• Exercise goal
Beginning with the line where "tissue box: none" appears, set down each line exactly until the records below end, and omit the pictures.

• Consecutive indoor scene images
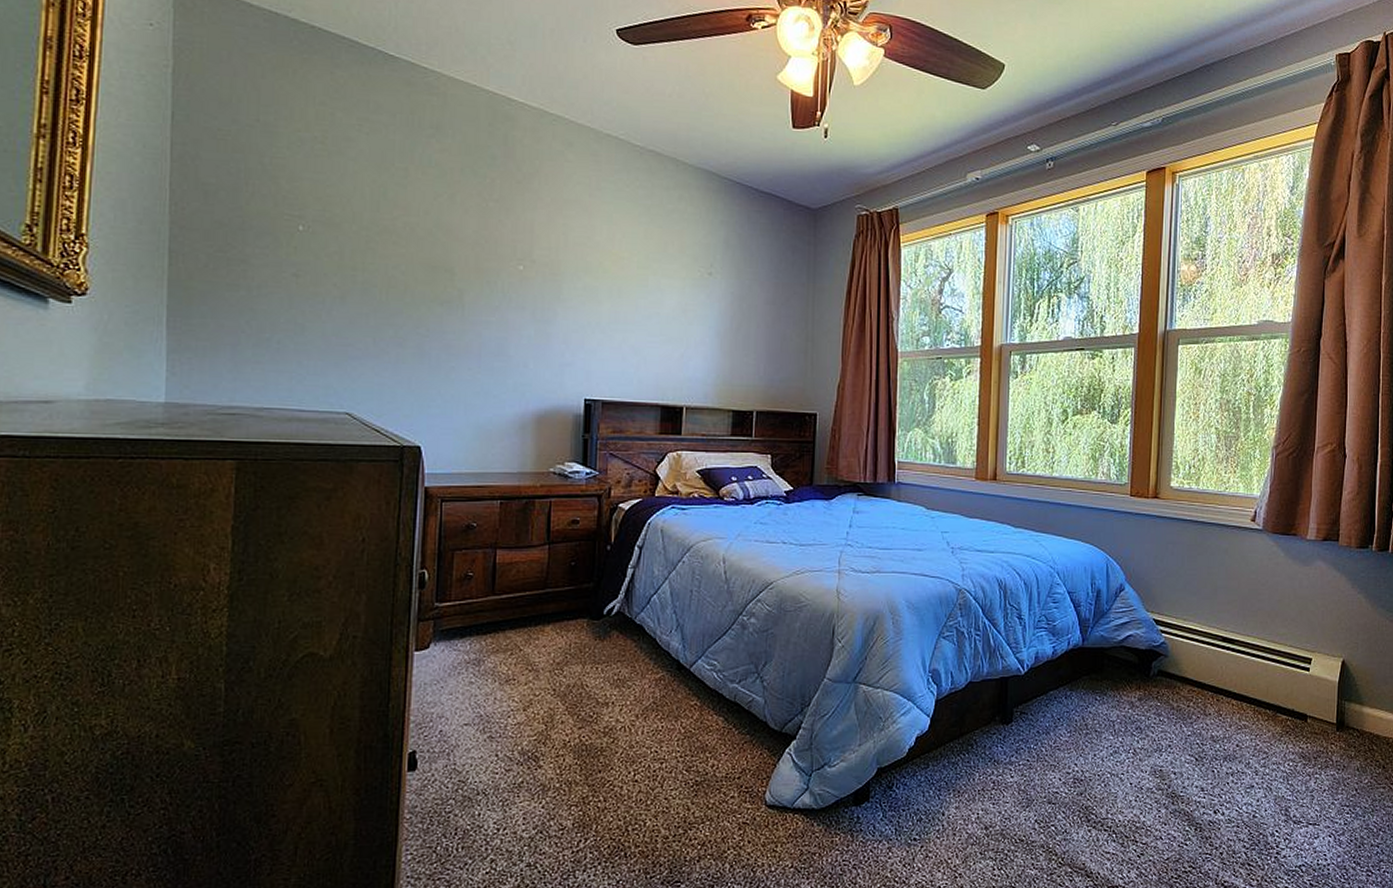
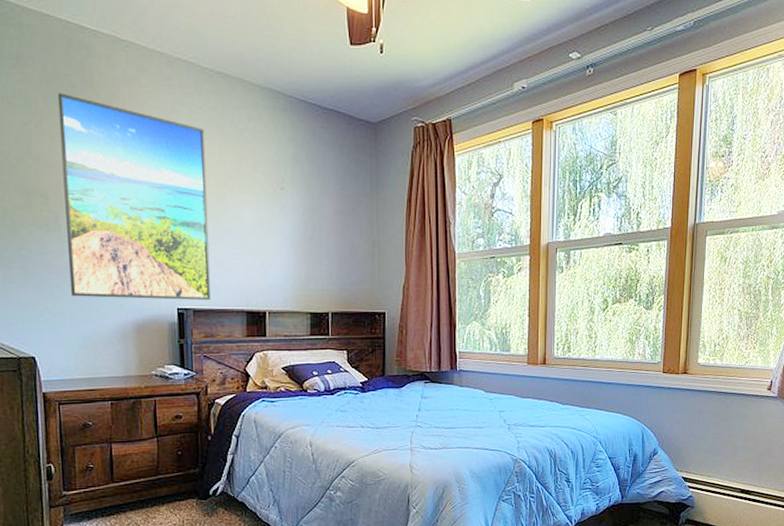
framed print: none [467,164,630,392] -> present [57,93,211,301]

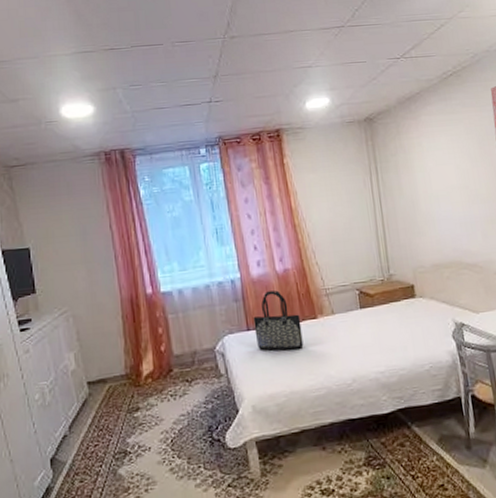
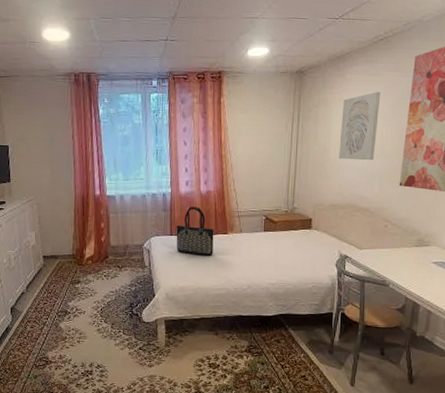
wall art: none [423,130,471,211] -> present [339,91,381,161]

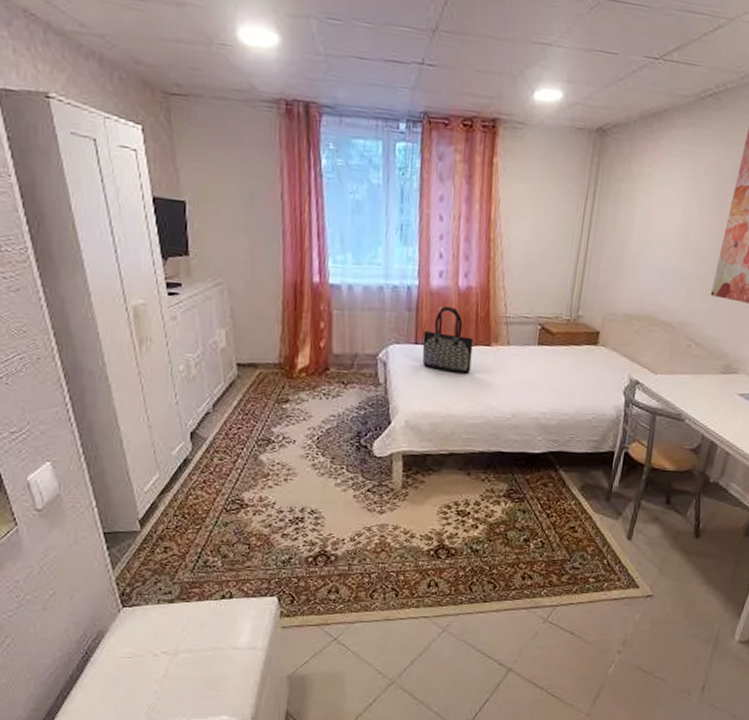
wall art: present [339,91,381,161] -> none [640,167,702,261]

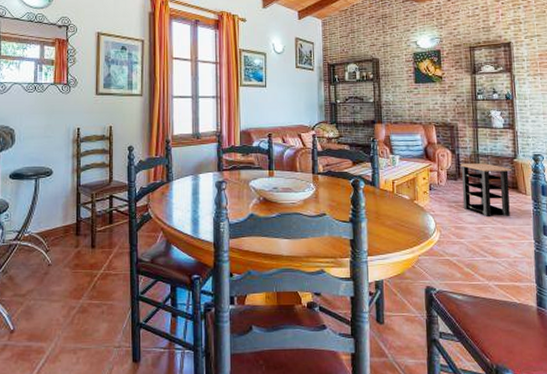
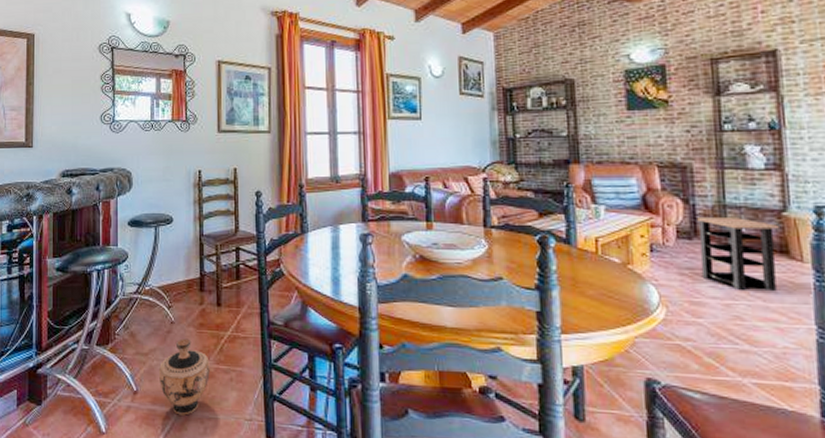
ceramic jug: none [35,278,83,349] -> present [158,338,210,415]

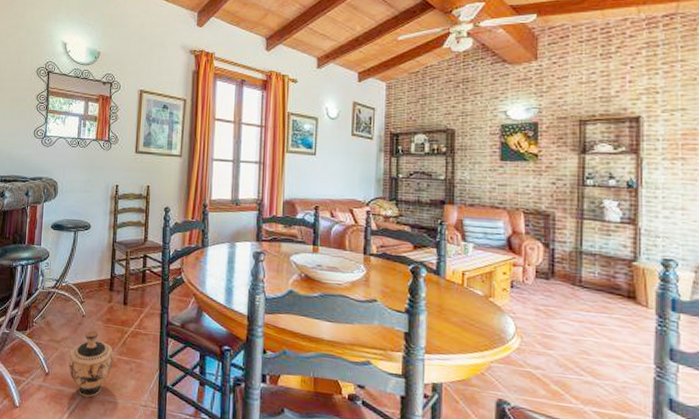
side table: present [697,218,779,292] -> none [555,261,629,332]

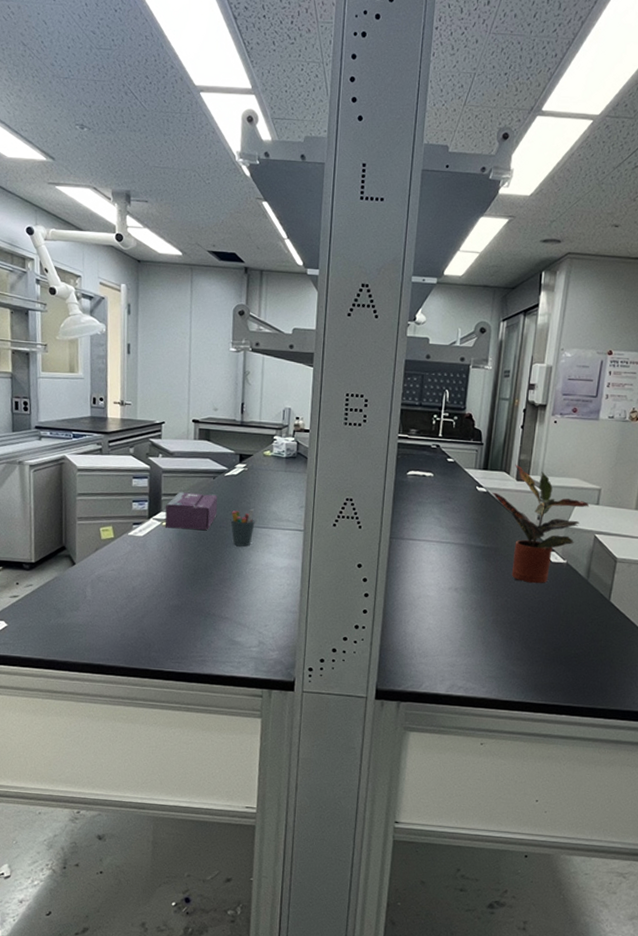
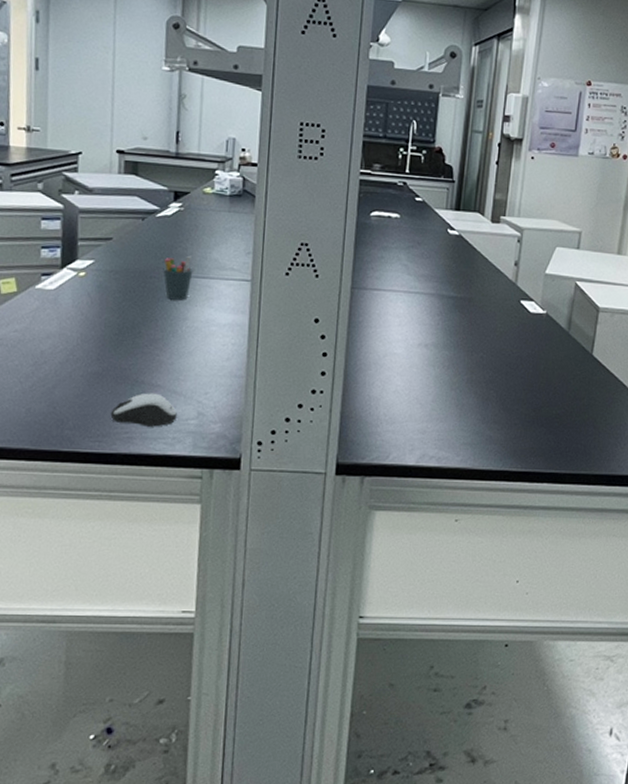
tissue box: present [165,492,218,530] -> none [81,235,148,281]
computer mouse: none [188,623,242,653] -> present [110,393,177,427]
potted plant: present [492,464,590,584] -> none [465,204,570,338]

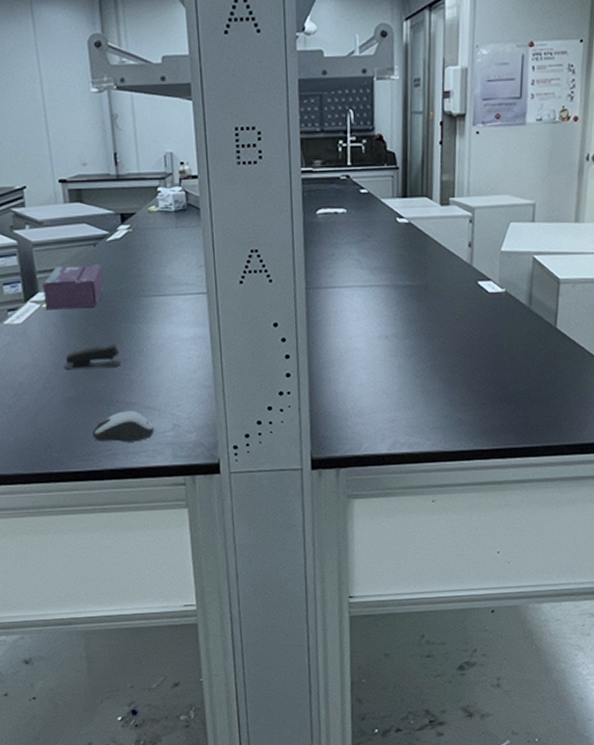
tissue box: none [81,235,148,281] -> present [43,264,105,310]
stapler: none [91,321,153,345] -> present [63,343,121,369]
pen holder: present [163,256,193,300] -> none [120,276,150,320]

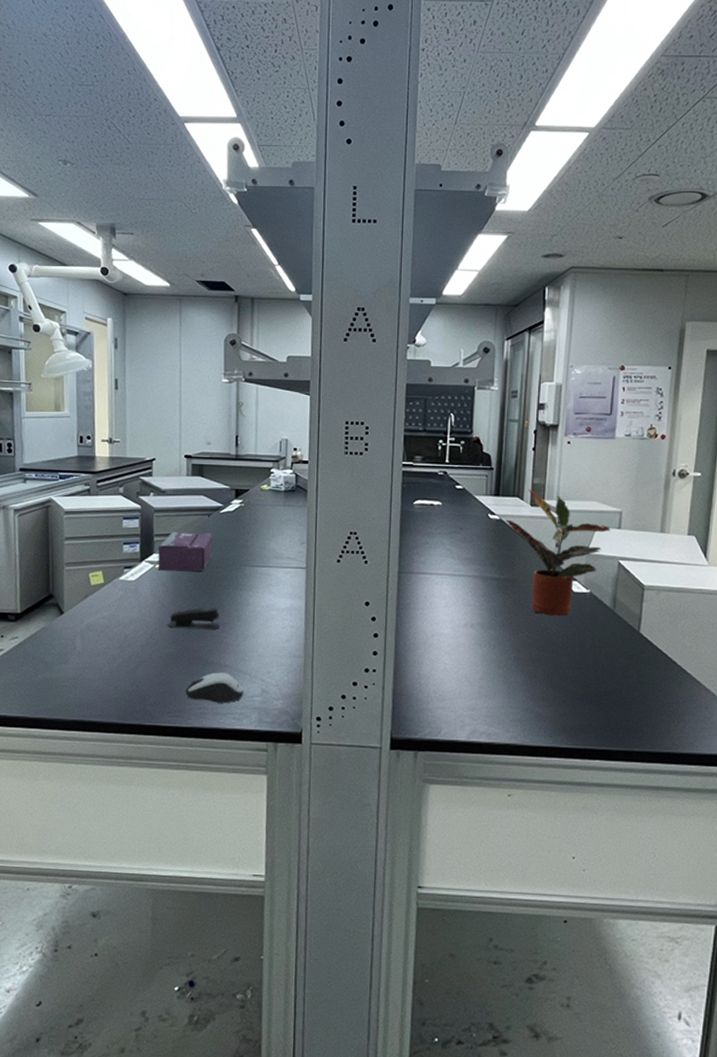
potted plant: none [415,186,525,320] -> present [505,488,611,617]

• Output of the exercise
tissue box: none [81,235,148,281] -> present [43,264,105,310]
stapler: none [91,321,153,345] -> present [63,343,121,369]
pen holder: present [163,256,193,300] -> none [120,276,150,320]

potted plant: none [415,186,525,320] -> present [505,488,611,617]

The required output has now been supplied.